## THE PROBLEM
Please recast the material as a numbered list, starting at the line that contains "Download CV" and stopping after the line that contains "Your Rating for this listing", with blank lines left out.

----------

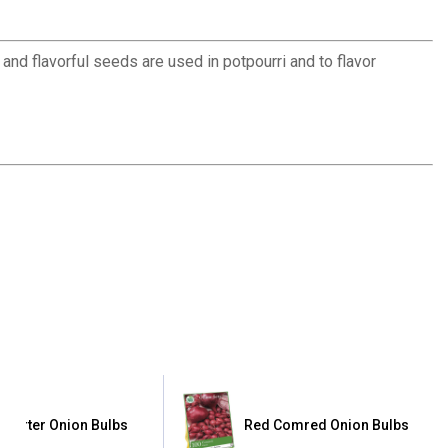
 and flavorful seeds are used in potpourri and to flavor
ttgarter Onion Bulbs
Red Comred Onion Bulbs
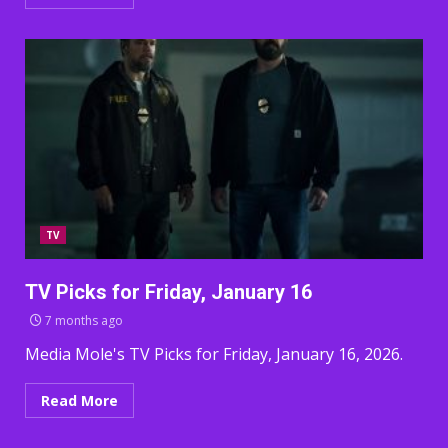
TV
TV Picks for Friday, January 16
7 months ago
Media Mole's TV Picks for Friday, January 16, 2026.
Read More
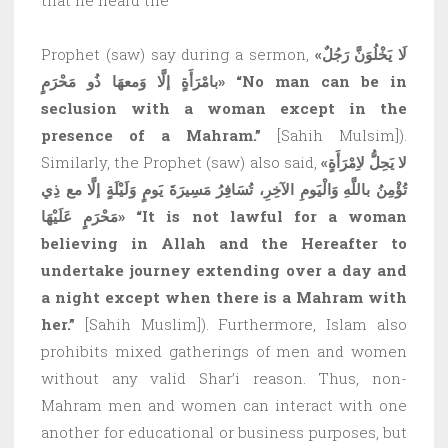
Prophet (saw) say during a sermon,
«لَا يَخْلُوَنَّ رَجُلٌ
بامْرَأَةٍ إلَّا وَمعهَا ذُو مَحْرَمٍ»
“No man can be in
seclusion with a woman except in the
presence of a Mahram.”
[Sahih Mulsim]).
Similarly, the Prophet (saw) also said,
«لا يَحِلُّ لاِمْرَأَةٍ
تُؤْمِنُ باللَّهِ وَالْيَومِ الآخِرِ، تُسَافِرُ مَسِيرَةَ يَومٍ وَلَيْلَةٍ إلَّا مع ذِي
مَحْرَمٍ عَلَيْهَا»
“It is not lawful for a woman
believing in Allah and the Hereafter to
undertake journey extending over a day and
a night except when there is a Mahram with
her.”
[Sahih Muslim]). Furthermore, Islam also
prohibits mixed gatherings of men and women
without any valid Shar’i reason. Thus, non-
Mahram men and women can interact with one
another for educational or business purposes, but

----------

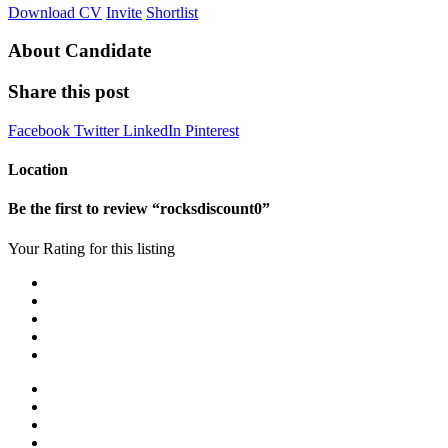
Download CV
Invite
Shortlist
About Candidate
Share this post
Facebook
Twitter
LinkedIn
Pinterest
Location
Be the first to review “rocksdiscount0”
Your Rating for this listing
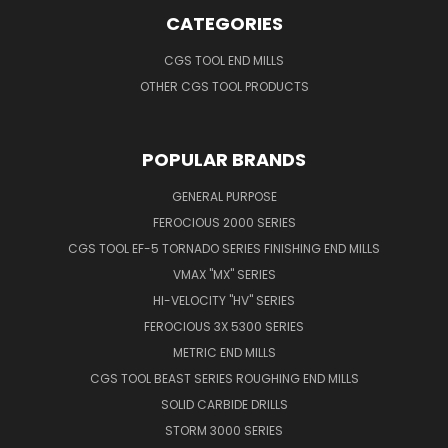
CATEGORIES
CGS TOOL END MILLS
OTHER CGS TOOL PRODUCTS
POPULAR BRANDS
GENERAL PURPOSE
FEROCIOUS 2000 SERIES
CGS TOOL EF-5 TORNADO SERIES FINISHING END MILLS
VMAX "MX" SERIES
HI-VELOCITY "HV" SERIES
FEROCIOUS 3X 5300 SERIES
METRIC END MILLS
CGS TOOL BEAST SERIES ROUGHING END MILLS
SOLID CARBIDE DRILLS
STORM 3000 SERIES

----------

## RESPONSE TO THIS EXERCISE
1. Download CV
2. Invite
3. Shortlist
4. About Candidate
5. Share this post
6. Facebook
7. Twitter
8. LinkedIn
9. Pinterest
10. Location
11. Be the first to review “rocksdiscount0”
12. Your Rating for this listing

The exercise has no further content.